Lizenzierung gehört zur technischen Entscheidung
Bei vielen NGFW-Plattformen entscheidet erst die Lizenz darüber, welche Funktionen tatsächlich zur Verfügung stehen. IDS/IPS kann im Basissystem enthalten sein, während Malware-Analyse, Sandbox, DNS-Filter, erweiterte Threat Intelligence oder Support an ein Security-Paket gebunden sind. Deshalb betrachtet der Firewall-Finder nicht nur den Hardwarepreis, sondern auch Laufzeit, Funktionsabdeckung und – sofern belastbar verfügbar – die Kosten über mehrere Jahre.
Kleine Standorte sind nicht automatisch ein Fall für die kleinste Appliance
Für ein Büro mit wenigen Personen kann ein integriertes Gateway wie eine UniFi Dream Router- oder Cloud-Gateway-Lösung sehr sinnvoll sein. Sobald jedoch Hochverfügbarkeit, detaillierte Audit-Anforderungen, ausgeprägte TLS-Inspection, definierte Hersteller-SLAs oder komplexe Multi-Site-Strukturen wichtig werden, verschiebt sich die Bewertung in Richtung klassischer NGFW-Plattformen. Umgekehrt ist eine Enterprise-Appliance ohne entsprechenden Bedarf oft unnötig teuer und komplex.

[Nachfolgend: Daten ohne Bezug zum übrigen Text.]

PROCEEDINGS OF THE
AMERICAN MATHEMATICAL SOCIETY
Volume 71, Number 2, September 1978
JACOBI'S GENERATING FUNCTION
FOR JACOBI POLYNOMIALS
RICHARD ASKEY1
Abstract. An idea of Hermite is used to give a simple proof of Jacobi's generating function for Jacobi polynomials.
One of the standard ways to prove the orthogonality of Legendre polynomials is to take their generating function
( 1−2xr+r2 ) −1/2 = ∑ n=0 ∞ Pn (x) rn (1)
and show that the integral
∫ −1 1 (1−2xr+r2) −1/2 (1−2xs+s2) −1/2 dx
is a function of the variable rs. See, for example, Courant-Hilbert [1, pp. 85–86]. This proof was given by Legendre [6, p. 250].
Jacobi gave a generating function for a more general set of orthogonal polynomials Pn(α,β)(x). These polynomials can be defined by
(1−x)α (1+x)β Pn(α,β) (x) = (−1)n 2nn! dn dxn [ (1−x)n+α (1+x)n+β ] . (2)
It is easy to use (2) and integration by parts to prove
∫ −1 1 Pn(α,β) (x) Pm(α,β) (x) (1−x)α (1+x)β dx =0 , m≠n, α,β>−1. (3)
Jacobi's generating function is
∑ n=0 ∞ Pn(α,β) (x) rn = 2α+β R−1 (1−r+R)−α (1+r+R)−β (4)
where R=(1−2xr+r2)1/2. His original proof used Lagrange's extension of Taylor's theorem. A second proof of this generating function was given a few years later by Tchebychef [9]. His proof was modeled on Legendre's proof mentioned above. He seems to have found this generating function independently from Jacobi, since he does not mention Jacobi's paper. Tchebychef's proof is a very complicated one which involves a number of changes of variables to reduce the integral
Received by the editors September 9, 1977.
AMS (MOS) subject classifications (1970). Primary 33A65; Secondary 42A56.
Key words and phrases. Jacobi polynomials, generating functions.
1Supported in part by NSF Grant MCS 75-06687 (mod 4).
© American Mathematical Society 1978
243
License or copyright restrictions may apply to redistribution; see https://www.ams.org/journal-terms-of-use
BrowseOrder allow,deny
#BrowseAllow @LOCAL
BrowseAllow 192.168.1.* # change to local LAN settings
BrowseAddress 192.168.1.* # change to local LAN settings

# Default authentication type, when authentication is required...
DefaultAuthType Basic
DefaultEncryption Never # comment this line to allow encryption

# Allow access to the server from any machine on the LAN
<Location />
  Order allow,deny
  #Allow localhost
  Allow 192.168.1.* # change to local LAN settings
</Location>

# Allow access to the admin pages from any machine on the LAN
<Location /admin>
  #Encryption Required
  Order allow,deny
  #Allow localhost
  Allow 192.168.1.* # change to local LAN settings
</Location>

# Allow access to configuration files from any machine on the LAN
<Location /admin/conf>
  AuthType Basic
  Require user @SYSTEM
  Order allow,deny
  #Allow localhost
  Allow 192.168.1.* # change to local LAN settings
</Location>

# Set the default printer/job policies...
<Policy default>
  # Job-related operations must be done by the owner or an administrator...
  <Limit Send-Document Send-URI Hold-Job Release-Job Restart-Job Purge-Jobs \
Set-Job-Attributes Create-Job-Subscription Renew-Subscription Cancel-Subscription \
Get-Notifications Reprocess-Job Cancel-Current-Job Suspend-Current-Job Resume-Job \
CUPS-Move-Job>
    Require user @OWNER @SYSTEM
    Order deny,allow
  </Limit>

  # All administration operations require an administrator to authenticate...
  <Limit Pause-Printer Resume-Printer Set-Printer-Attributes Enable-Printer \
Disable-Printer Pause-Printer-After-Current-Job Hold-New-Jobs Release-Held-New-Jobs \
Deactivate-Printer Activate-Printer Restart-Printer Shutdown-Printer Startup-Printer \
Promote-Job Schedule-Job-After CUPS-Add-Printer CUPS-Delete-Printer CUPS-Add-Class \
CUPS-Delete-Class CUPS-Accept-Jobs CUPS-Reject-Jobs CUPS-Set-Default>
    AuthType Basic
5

Fragen vor der Produktauswahl
- Welche WAN-Bandbreite muss heute und in den nächsten drei bis fünf Jahren verarbeitet werden?
- Welche Security-Dienste sollen dauerhaft aktiv sein?
- Wie viel verschlüsselter Traffic muss tatsächlich inspiziert werden?
- Wie viele Remote-VPN-Nutzer und Site-to-Site-Tunnel werden benötigt?
- Gibt es 2,5-, 10- oder 25-Gigabit-Anforderungen im LAN oder zur Core-Infrastruktur?
- Muss beim Ausfall einer Appliance ein zweites System automatisch übernehmen?
- Wer betreibt die Firewall und wie wichtig sind zentrale Verwaltung und Reporting?
- Welche Lizenz- und Supportkosten entstehen über die geplante Nutzungsdauer?
Ziel des Finders
Der Finder soll keine persönliche Beratung vortäuschen. Er strukturiert die Anforderungen, filtert technisch ungeeignete Geräte aus und erklärt, warum bestimmte Modelle besser passen als andere. Das Ergebnis ist eine belastbare Shortlist, mit der anschließend Angebote oder ein konkretes Design geprüft werden können.